August’s data may give a hint to what next month’s numbers could bring. “For those borrowers who have exited in August, the majority either enter deferral plans or obtain modification,” Fratantoni noted.

Among loans that had already dropped out of forbearance between June 1, 2020, and August 22, 2021, 28.3% of them ended up in deferral or partial claim, and 22.5% belonged to borrowers who made regular payments while in forbearance. Another 16% exited without a loss mitigation plan in place, while 13.1% were reinstated. Loan modifications led to 11.2% of homeowners leaving forbearance, and 7.5% of exits were a result of either refinancing or the sale of the property. The remaining 1.4% ended in repayment plans, short sales or deed-in-lieus.

Forbearance shares with secondary mortgage lenders also barely budged. The number of forborne mortgages backed by Ginnie Mae stayed at 3.92% of volume week over week, while those held within Fannie Mae and Freddie Mac also remained unchanged at 1.66%. Distressed loans belonging to portfolio lenders and private-label securities increased three basis points to 7.18%, up from 7.15% the previous week.

Of current distressed borrowers, 10.2% are in their initial stage of forbearance, and 81.7% are in extensions.
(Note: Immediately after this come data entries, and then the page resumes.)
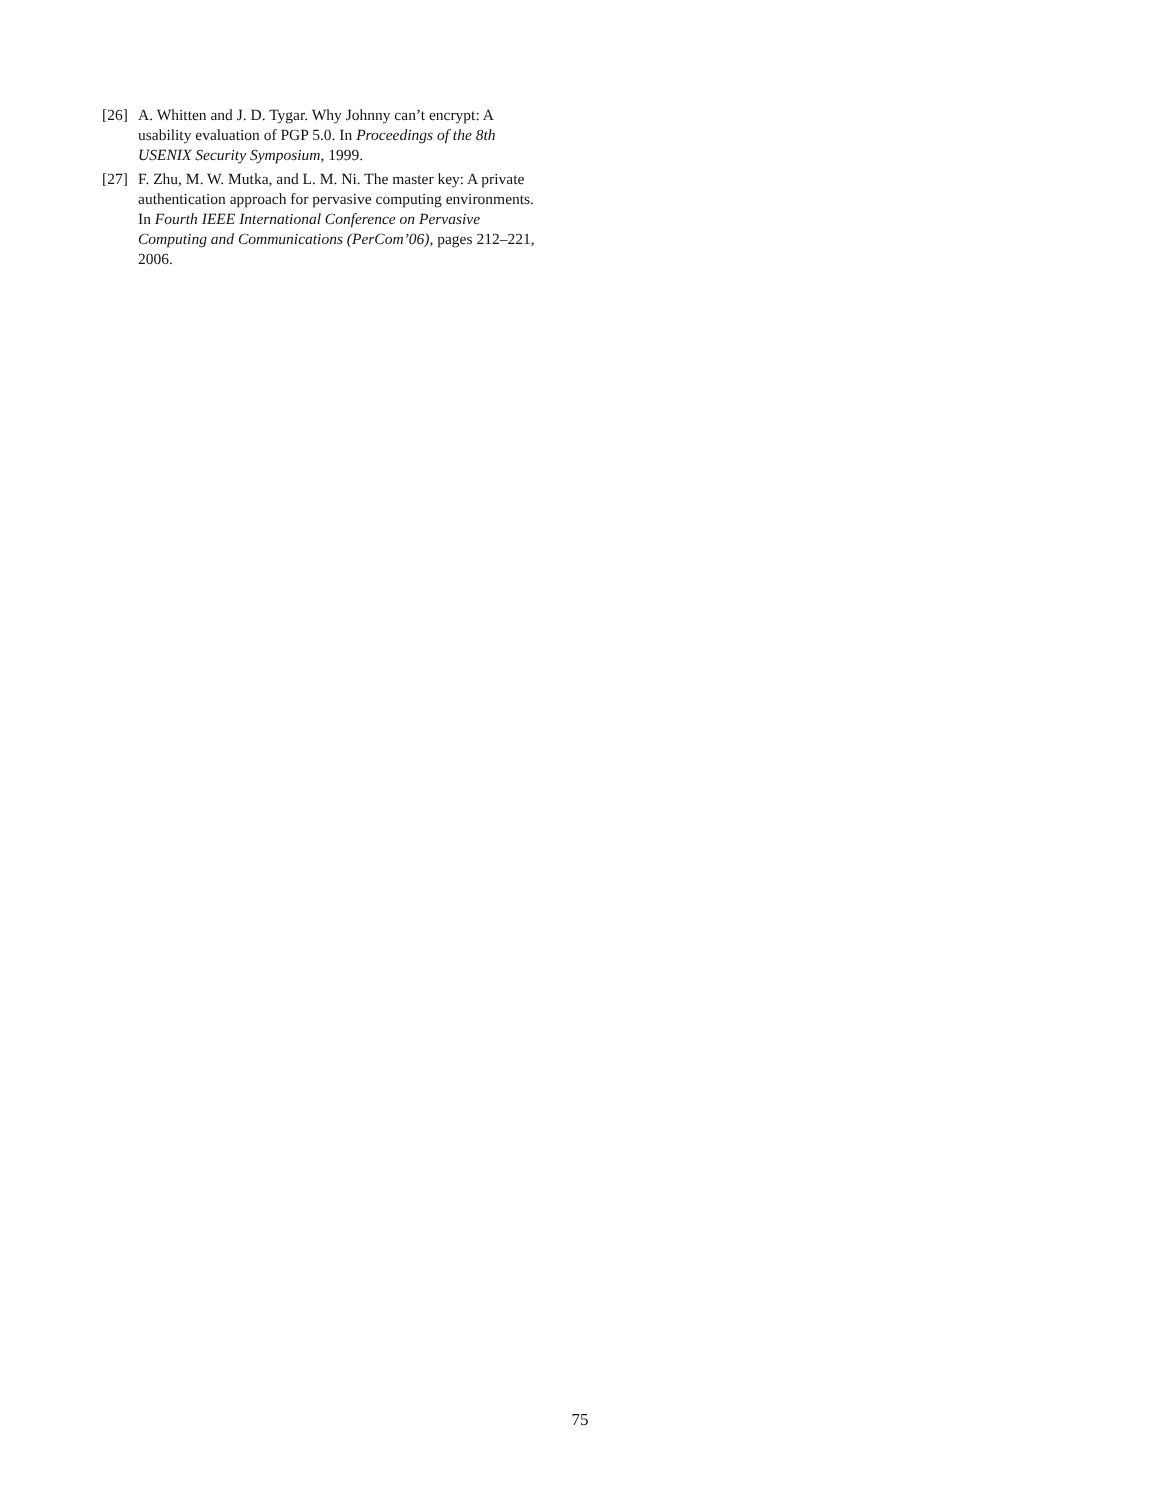[26] A. Whitten and J. D. Tygar. Why Johnny can’t encrypt: A usability evaluation of PGP 5.0. In Proceedings of the 8th USENIX Security Symposium, 1999.
[27] F. Zhu, M. W. Mutka, and L. M. Ni. The master key: A private authentication approach for pervasive computing environments. In Fourth IEEE International Conference on Pervasive Computing and Communications (PerCom’06), pages 212–221, 2006.
75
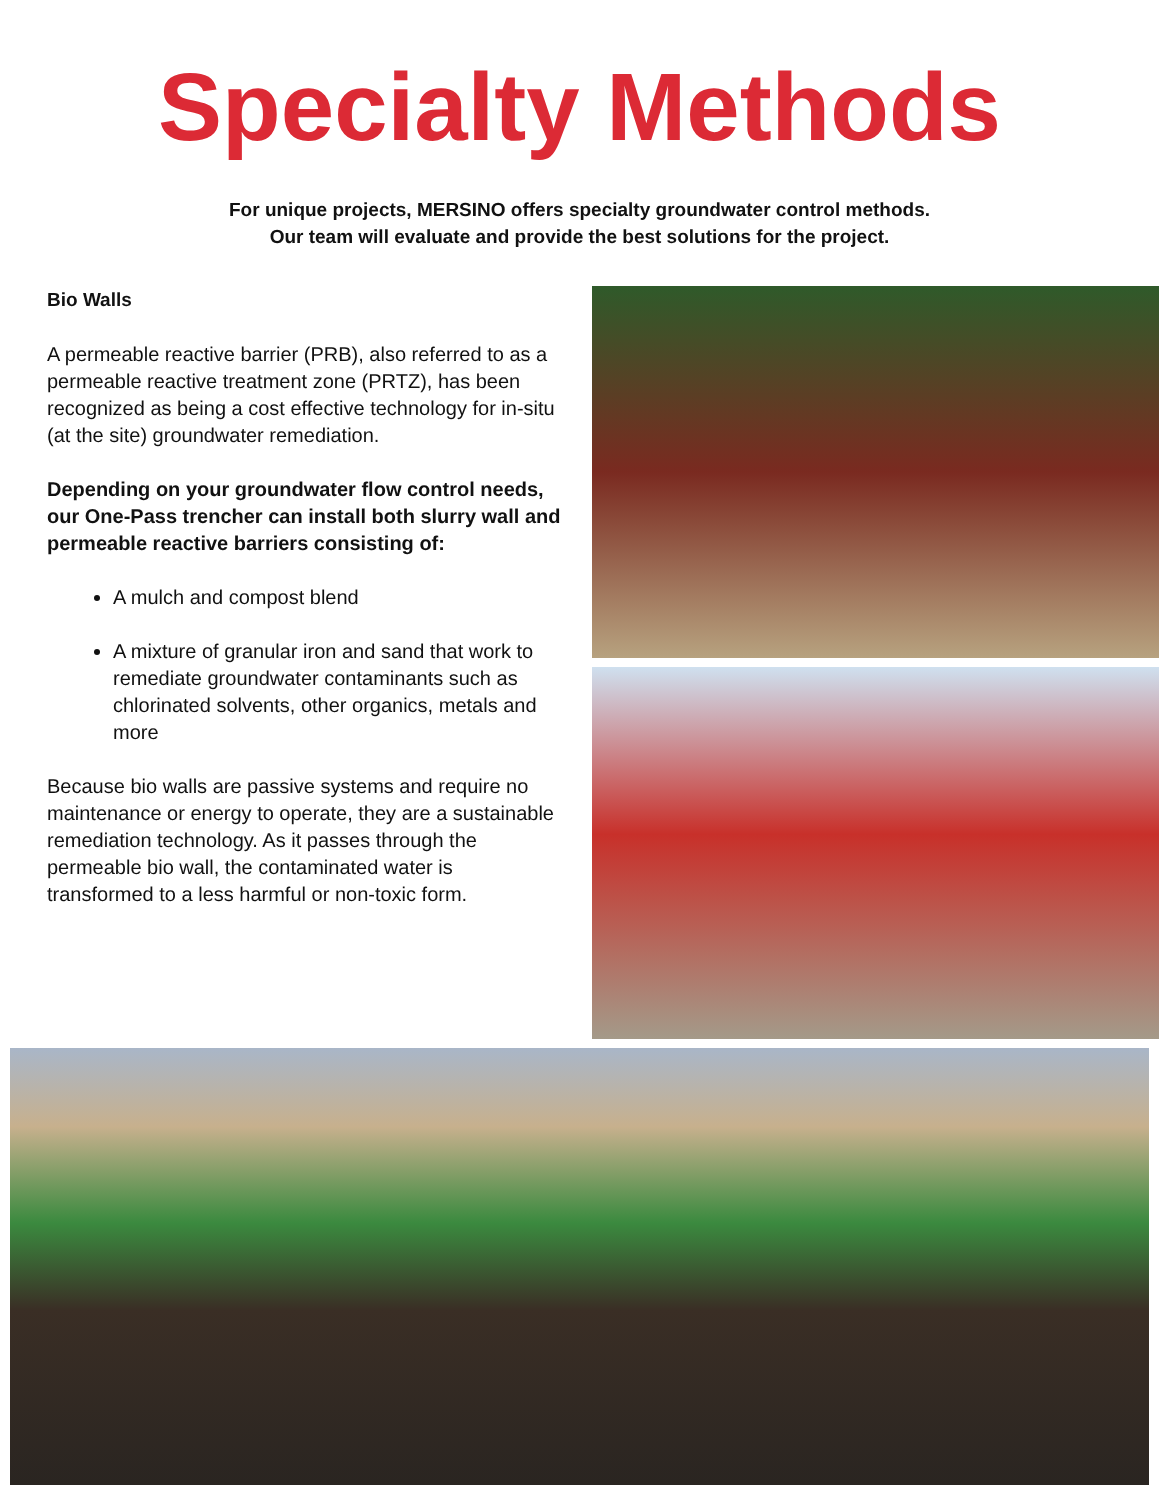Specialty Methods
For unique projects, MERSINO offers specialty groundwater control methods.
Our team will evaluate and provide the best solutions for the project.
Bio Walls
A permeable reactive barrier (PRB), also referred to as a permeable reactive treatment zone (PRTZ), has been recognized as being a cost effective technology for in-situ (at the site) groundwater remediation.
Depending on your groundwater flow control needs, our One-Pass trencher can install both slurry wall and permeable reactive barriers consisting of:
A mulch and compost blend
A mixture of granular iron and sand that work to remediate groundwater contaminants such as chlorinated solvents, other organics, metals and more
Because bio walls are passive systems and require no maintenance or energy to operate, they are a sustainable remediation technology. As it passes through the permeable bio wall, the contaminated water is transformed to a less harmful or non-toxic form.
Forbearance re-entries equaled 7.7% of all forbearance plans.

Requests for forbearances as a portion of overall servicing volume remained unchanged for the week at 0.5%, and the call-center activity share fell a full percentage point down to 6.3% from 7.3% the prior week.

The MBA survey data represents approximately 74%, or 36.9 million loans, in the first-mortgage servicing market for the week. Ginnie Mae-backed mortgages accounted for 25.1% of loans serviced, with 56.4% guaranteed by either Fannie Mae or Freddie Mac. The remaining 18.5% share belonged to the PLS/portfolio segment.